Consider the sum $\sum_{n=1}^{k}(\frac{1}{10^n-1}) = 0.122324243426 = a$. Where k is an arbitrary range we choose.
We can see that the decimal place of $10^{-n}$ is the number of divisors of n. This occurs because the sum basically acts like a sieve of eratosthenes, but within the decimal.
To find the value at $10^{-n}$ we can use : $\lfloor\operatorname{mod}\left(a\cdot10^{x},10\right)\rfloor$
The issue with this is that it will work only if all the numbers less than $k$ have less than 10 divisors. To fix this we can just use a larger base and repeat the process, for example 100. 100 would work for $k < 10000$.
This seems like an obvious property and is even a direct formula as long as you have the exact value for $a$. Does this count as a closed form for the divisor function $\sigma_0(n)$ for $n<k$?
What you are describing is the Lambert series generating function of the number of divisors of $n$ as given in the first example in the Wikipedia article.
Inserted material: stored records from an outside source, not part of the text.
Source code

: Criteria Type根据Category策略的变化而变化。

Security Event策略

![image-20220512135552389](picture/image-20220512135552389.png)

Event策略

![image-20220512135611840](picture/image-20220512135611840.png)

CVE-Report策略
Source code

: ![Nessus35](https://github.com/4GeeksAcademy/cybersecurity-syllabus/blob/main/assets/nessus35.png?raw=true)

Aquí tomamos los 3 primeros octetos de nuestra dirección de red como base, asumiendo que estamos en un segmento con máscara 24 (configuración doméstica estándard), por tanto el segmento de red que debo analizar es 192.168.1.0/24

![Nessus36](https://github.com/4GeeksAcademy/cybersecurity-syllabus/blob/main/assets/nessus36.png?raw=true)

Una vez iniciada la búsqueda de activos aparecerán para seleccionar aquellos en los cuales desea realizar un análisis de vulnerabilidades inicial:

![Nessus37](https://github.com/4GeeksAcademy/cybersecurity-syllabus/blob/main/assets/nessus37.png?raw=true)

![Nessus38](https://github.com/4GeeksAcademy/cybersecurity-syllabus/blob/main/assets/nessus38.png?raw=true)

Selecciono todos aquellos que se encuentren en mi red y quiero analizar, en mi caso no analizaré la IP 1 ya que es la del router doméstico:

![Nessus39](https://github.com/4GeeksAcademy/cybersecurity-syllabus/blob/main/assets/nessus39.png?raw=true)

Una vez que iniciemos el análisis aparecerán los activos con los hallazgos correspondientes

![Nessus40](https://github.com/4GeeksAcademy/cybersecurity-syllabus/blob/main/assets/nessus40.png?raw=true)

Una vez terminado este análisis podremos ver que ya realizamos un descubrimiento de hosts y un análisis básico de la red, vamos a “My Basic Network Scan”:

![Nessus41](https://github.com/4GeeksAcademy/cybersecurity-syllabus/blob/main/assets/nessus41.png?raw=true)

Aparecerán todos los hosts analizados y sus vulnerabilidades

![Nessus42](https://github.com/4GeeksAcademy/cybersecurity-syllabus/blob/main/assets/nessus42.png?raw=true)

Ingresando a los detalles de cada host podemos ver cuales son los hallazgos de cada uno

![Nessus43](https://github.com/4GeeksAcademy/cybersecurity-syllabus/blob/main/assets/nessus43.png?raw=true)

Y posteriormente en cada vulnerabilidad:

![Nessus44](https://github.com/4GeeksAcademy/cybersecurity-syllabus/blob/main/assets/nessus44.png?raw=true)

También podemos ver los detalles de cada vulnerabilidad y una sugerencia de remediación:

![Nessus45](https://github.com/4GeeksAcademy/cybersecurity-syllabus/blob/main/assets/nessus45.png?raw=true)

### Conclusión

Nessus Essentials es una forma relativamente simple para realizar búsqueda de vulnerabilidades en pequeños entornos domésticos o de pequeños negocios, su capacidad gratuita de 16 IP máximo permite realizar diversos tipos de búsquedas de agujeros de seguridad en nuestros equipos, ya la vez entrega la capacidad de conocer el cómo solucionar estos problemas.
This is the OEIS sequence A000005 which also gives its generating function as $$ \sum_{n=1}^\infty \sigma_0(n) x^n = \sum_{k=1}^\infty x^k/(1 - x^k) = \sum_{k=1}^\infty 1/(y^k - 1) \text{ where } y := 1/x.$$ As you noticed, if $y$ is a power of ten, then in the decimal expansion of the infinite sum the sequence appears up to the point where the sequence terms are bigger than $y$. The question of if this is a closed form for $\sigma_0$ depends entirely on the precise definition of "closed form" but there are several possible definitions of the term.
By the way, the same idea work for other integer sequences and their generating functions. A famous example is the Fibonacci numbers sequence A000045 $$ \sum_{n=1}^\infty F_n x^n = x/(1 - x - x^2) = y/(y^2 - y - 1) \text{ where } y := 1/x.$$ If $y=10$ then we have $10/(10^2-10-1) = 10/89 \approx 0.1123595505$ where the first few terms of $F_n$ appear in the decimal expansion.